Thursday, March 17, 2011

The Literary Qualities of Calvin & Hobbes

Nearly every intelligent person's favorite comic strip seems to be Calvin & Hobbes. Although I hesitate to include myself in the "especially intelligent" category, Calvin & Hobbes has been a presence in my life since I can remember. My first C&H book was "Revenge of the Baby-Sat," which is now in shreds, torn apart by overuse. I have since acquired nearly all of the published volumes, including the wonderful Tenth Anniversary Book, and the final word on C&H, the elephantine three-volume set The Complete Calvin & Hobbes
          I have been rather sick lately and instead of being a good Rice student and feverishly getting some readings done, I have glued much of my attention, once again, to the spiky-haired little boy and the sardonic stuffed tiger that so impressed upon me, at an early age, the importance of being a little wild. But the more I read of them, the more I realize that there is real substance there, a distinct anti-modernism and Epicurean outlook towards life that I did not have the faculty or the vocabulary to understand in my early years. Looking back, I wonder how subversive those funny panels really were, and if they made me what I am today in some subtle way (Epicurean and anti-modern). I think the duo would approve of their own actions, because, after all, "every good club needs a secret code!"

          Bill Watterson, in his Tenth Anniversary Book, explicitly denied an ideological or philosophical connection to John Calvin or Thomas Hobbes. In fact, the pair seem to be the very opposites of their namesakes; Calvin is anything but unwaveringly moral, and Hobbes is distinctly anti-authoritarian. He even lets Calvin be the "Dictator-for-Life" in G.R.O.S.S (Get Rid Of Slimy girlS). But generally, the attitude of the strips both daily and Sunday are philosophical; meditating on the biggest and best questions and conundrums of modern life and thought. The most striking philosophical waxing happens in the wagon or on the sled, tumbling down hills, or walks in the forest looking for "weird stuff," or, my personal favorites, around the snowmen that Calvin insists are high art (that is, until he learns that he can sell them).
          Watterson uses Calvin as the exemplar of our times. He is a child lost in his imagination and seems never to age, although many winters and school-years pass without a birthday. He dresses comfortably, hates his parents, but more sharply hates any authority figure, preferring to internalize them as monsters or aliens.
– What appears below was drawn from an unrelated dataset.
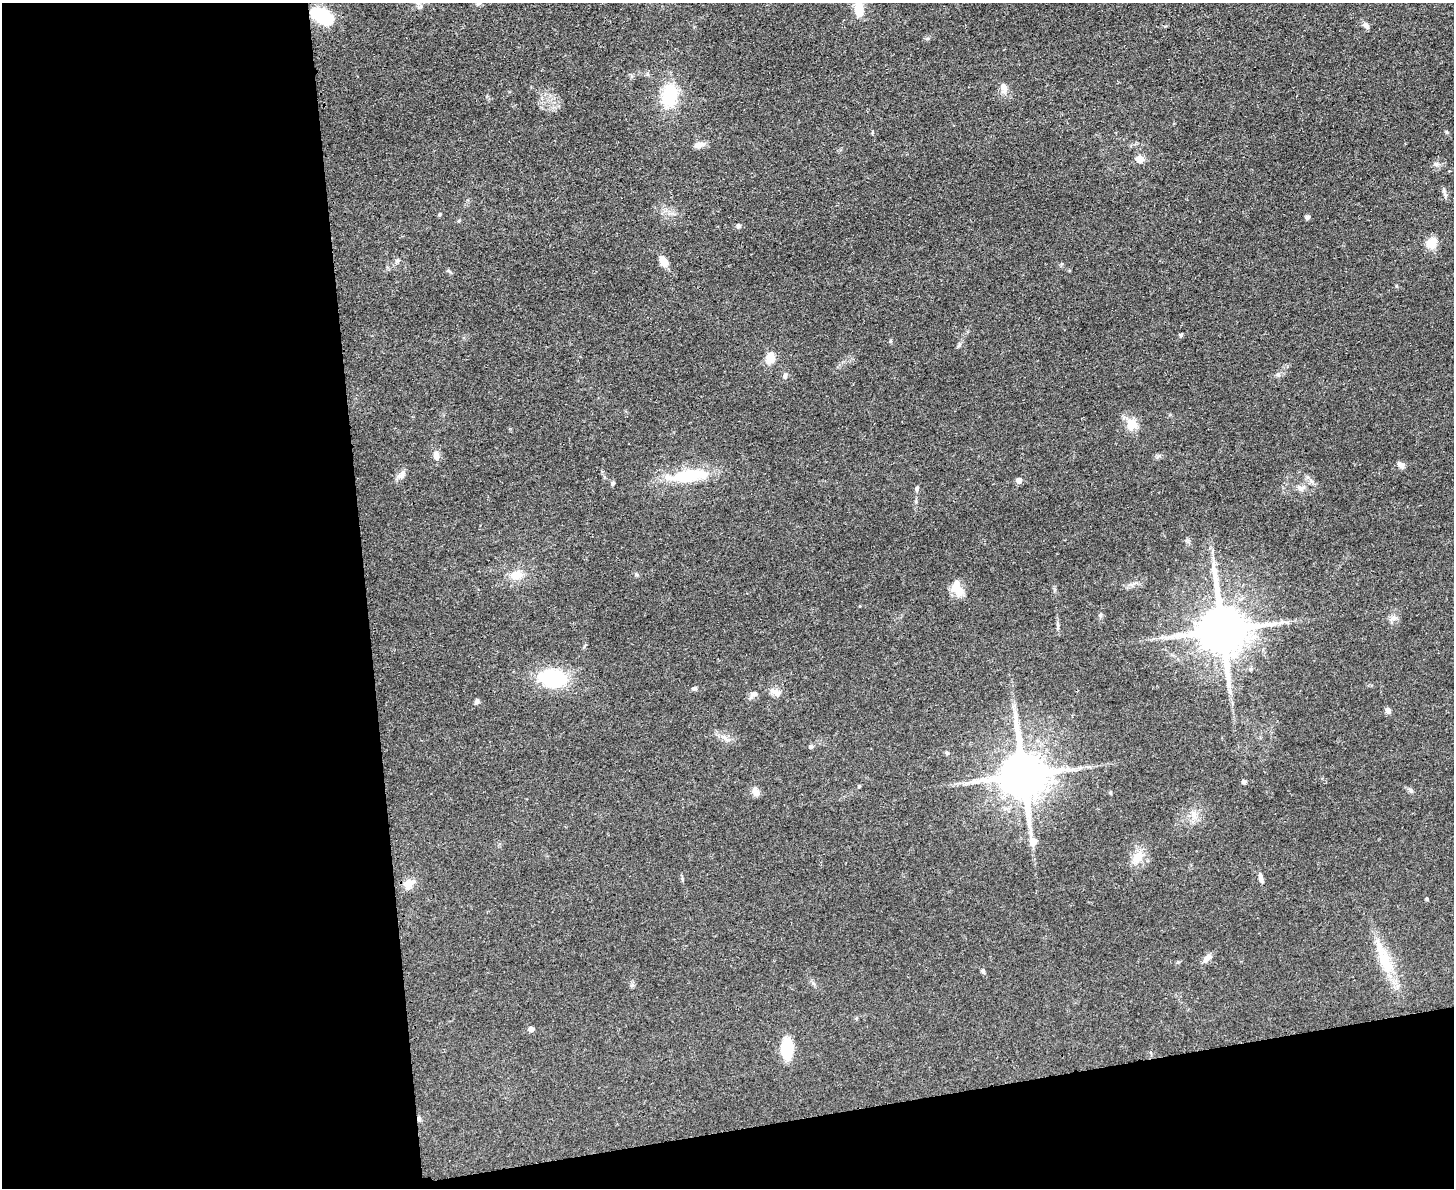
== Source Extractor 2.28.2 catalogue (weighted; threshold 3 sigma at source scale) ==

Watterson uses Calvin's assertions to demonstrate how wrong he is about everything, or at least how ridiculous it is. But Calvin wouldn't mind this in the slightest—his willful obliviousness is the source of humor in the strip, and also the source of pathos; we know people who hold the same ridiculous positions as Calvin does (sometimes, scarily, he is ourselves). But Hobbes serves as the empathetic foil to Calvin's nihilistic philosophizing. He expresses himself as the quiet questioner, who really hammers in his point with a quip at the end of each dialogue. Perhaps this is Watterson himself talking. Who knows? 
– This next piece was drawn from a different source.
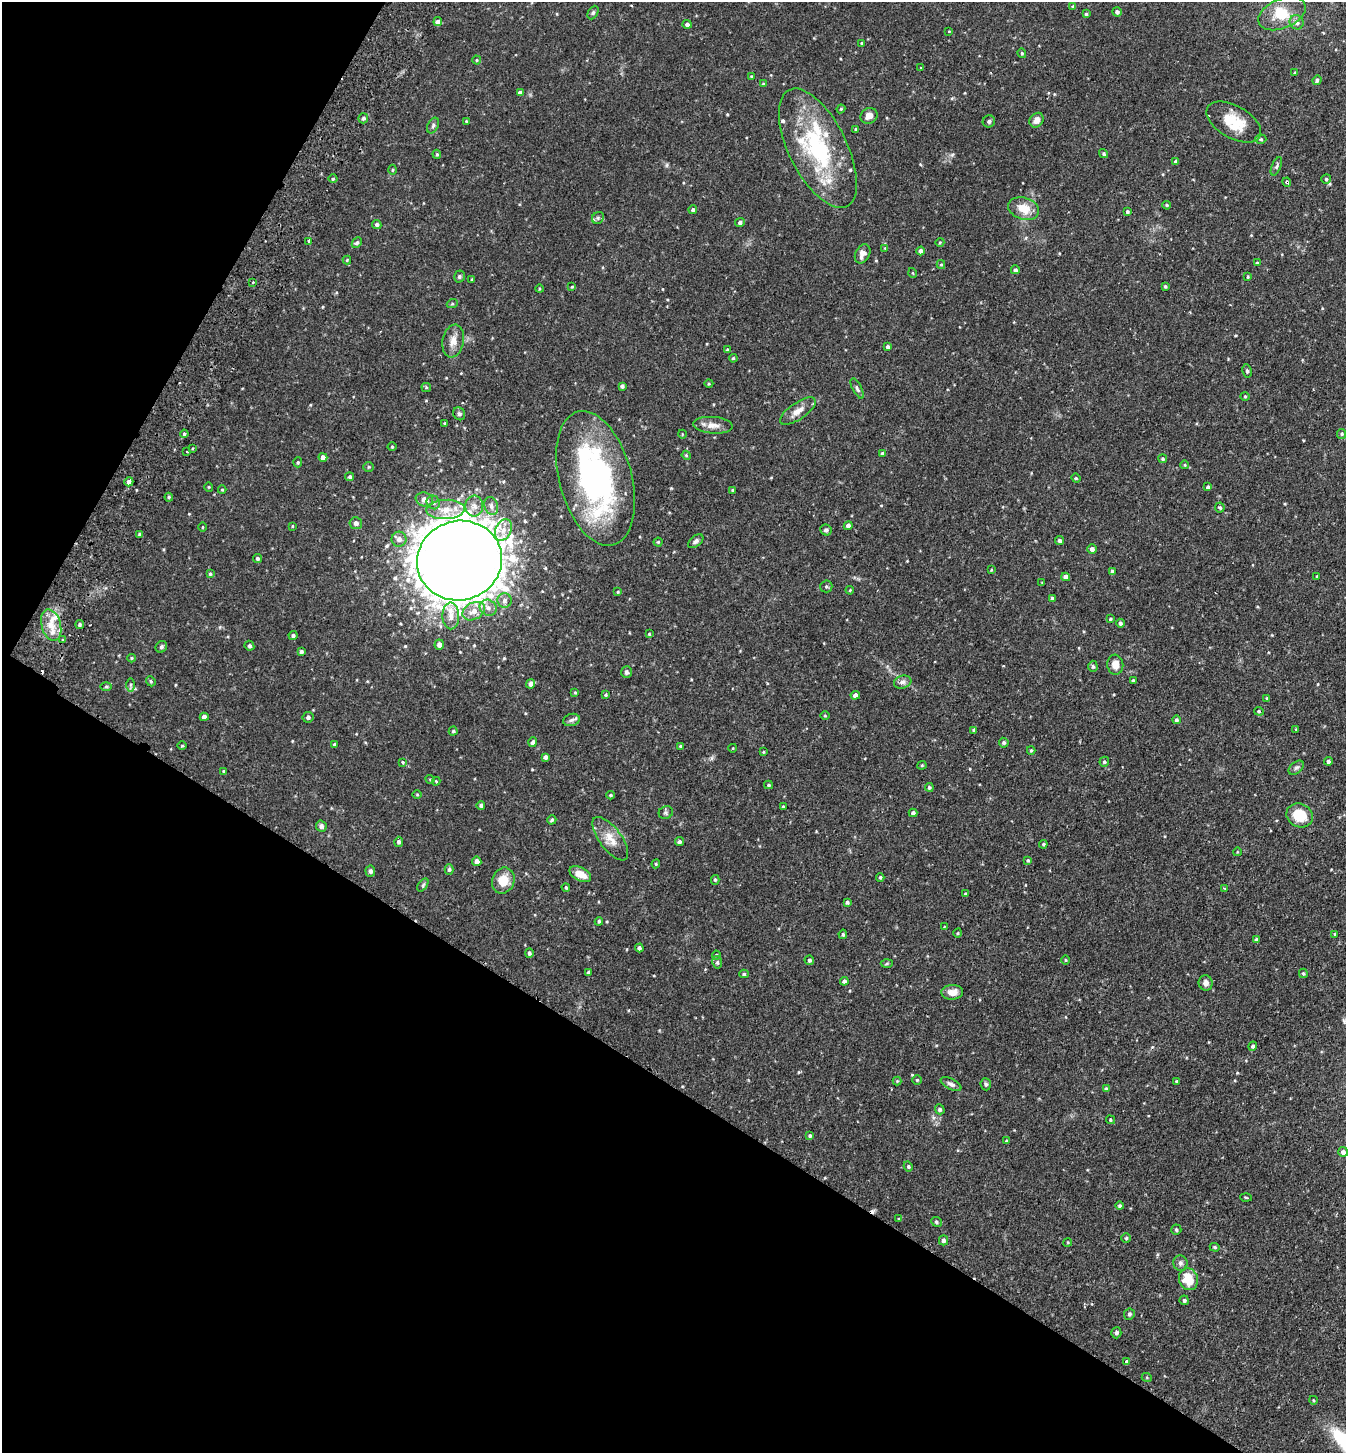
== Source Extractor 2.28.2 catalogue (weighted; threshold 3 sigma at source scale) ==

          What philosophical issues does Watterson tackle? As I mentioned before, he runs the course, commenting on all the important questions of life and death: our relationship to the universe and each other, our relationship to animals and nature, literature, aesthetics, science, ethics, politics, economics, time, love, and on and on. He gives specific formats for the discussion of each one of these topics, and I'd like to go over them now with you, with some examples to boot. I think these are some of the most interesting and important (and distinctive) issues he deals with.
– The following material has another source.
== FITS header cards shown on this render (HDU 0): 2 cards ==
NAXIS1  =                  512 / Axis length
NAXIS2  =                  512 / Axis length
          Science, Human Progress & the Cardboard Box:
             Calvin's special Cardboard Box serves as everything science has ever dreamed of: the Transmogrifier, the Cerebral Enhance-atron, the Time Machine, the Duplicator, and anything that Calvin has a pressing need of. It seems that whenever he wants to get out of work, or bend the forces of nature, he uses his intense imagination to build some save-all contraption. But he always lands himself in far more trouble than he was in at first! It's also unimpressive (as Hobbes says, "scientific progress goes, 'Boink?!'"), and often destructive. Take for instance his creation of the "deranged mutant killer monster snow goon," which is a retelling of Frankenstein and the Sorcerer's Apprentice. Even though he defeats them eventually (by freezing the original snow goon and his mutant snowman creations with the garden hose) at considerable cost to his family (who have a yard covered in ice and weird snowmen), he refuses to learn the lesson, saying to Hobbes that the moral of the story is "Snow Goons are Bad News." When Hobbes points out the limited applicability of such an aphorism, Calvin replies, just like an impetuous scientist "I like maxims that don't encourage behavior modification.
          What Watterson is commenting on here is the overwhelming arrogance of the scientific community messing with things they don't understand or control, like time and genes and mutant snowmen. It's a classic theme, with the same dire warning: we humans cannot delve into the mysteries of the universe without botching it, blundering as much as possible, and then refusing to learn the lesson. A distinctly anti-modern viewpoint, that, and one that suggests that humans in their current form are as good as we're gonna get without hurting ourselves. Stay out of the Cardboard Box, says Watterson.